James Martin Tomato And Red Pepper Soup Recipe
Recipe By
Nicole Santa
Do you want a cozy and warm meal today? This James Martin Tomato And Red Pepper Soup Recipe is perfect.
Prep Time 10 minutes mins
Cook Time 40 minutes mins
Total Time 50 minutes mins
Course Lunch
Cuisine British
Servings 4
Calories 185 kcal
Roasting Tray
Large saucepan
Hand Blender
Sharp knife
Wooden Spoon
- Large Red Bell Peppers 4
- Large Plum Tomatoes 6
- Medium Red Onion 1
- Garlic 3 Cloves
- Vegetable Stock 800 ML
- Olive Oil 2 Tbsp
- Handful Fresh Basil 1
- Salt 1 Tsp
- Black Pepper 1 Tsp
Preheat your oven to 200 degrees Celsius first. Cut the peppers and tomatoes into large halves. Place them on your roasting tray with the skin up.

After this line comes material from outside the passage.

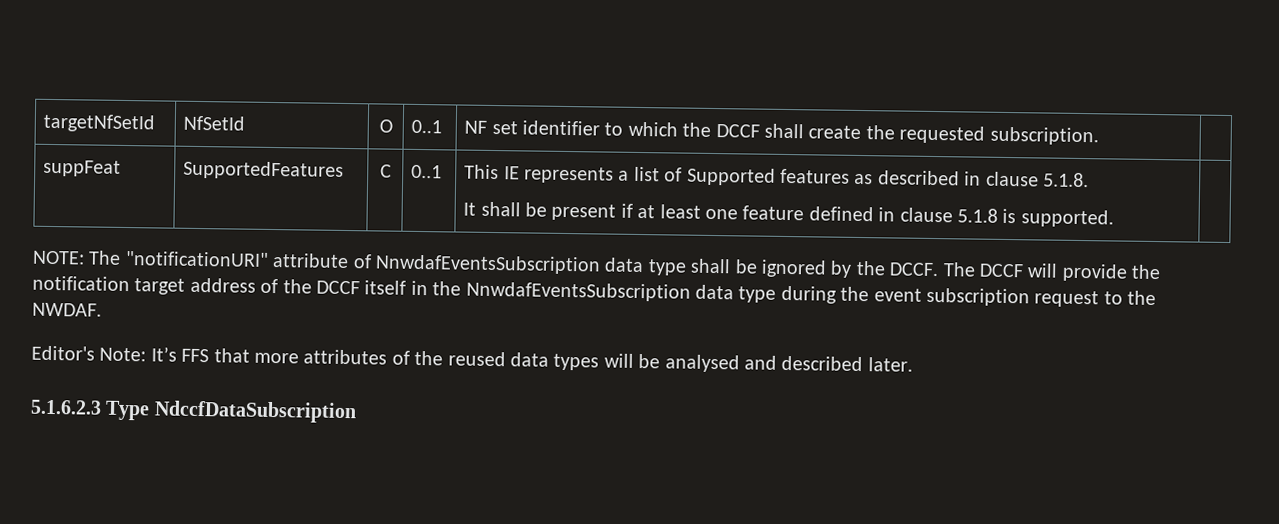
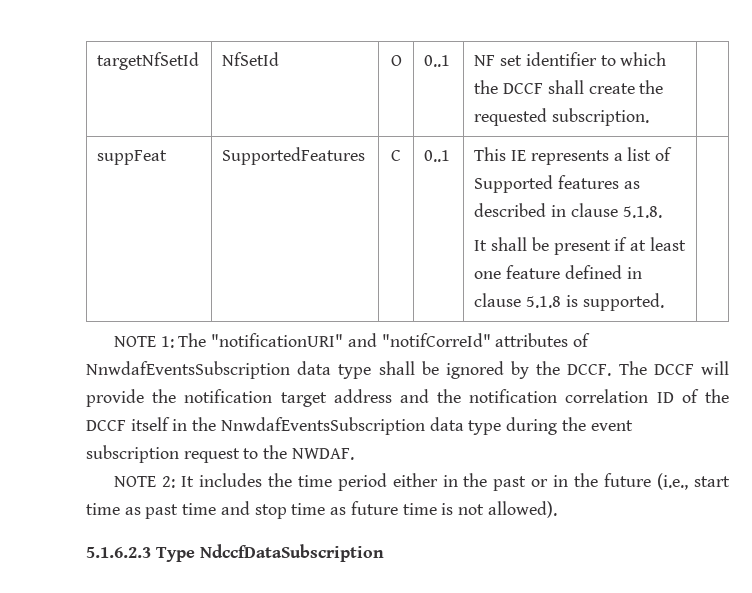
[32,250,350,269] NOTE: The "notificationURI" attribute -> [114,333,569,348] NOTE 1: The "notificationURI" and "notifCorreId" attributes
(256, 285) none -> [399,389,674,403] and the notification correlation ID
[31,345,913,373] Editor's Note: It’s FFS that more attributes of the reused data types will be analysed and described later. -> [114,473,730,491] [86,501,557,519] NOTE 2: It includes the time period either in the past or in the future (i.e., start time as past time and stop time as future time is not allowed).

Drizzle the vegetables with plenty of olive oil. Sprinkle some salt and black pepper over them. Add the garlic cloves to the tray as well.
Put the tray into the hot oven now. Roast the vegetables for about thirty minutes. Wait until the skins look charred and soft.
Peel the skin off the roasted peppers carefully. Place the roasted veggies into your large saucepan. Pour in all the juices from the tray too.
Add the vegetable stock to the saucepan now. Bring the mixture to a gentle boil on the stove. Let it simmer for ten minutes to blend.
Add the fresh basil leaves to the pan. Use your hand blender to puree the soup. Blend until the texture is completely smooth and thick.
- Roast the peppers until the skin is very dark.
- Always use fresh garlic for the best spicy aroma.
- Peel the tomato skins if you want extra smoothness.
- Adjust the stock amount to change the soup thickness.
- Taste the soup before serving to check the salt.
- Add a splash of cream for a richer finish.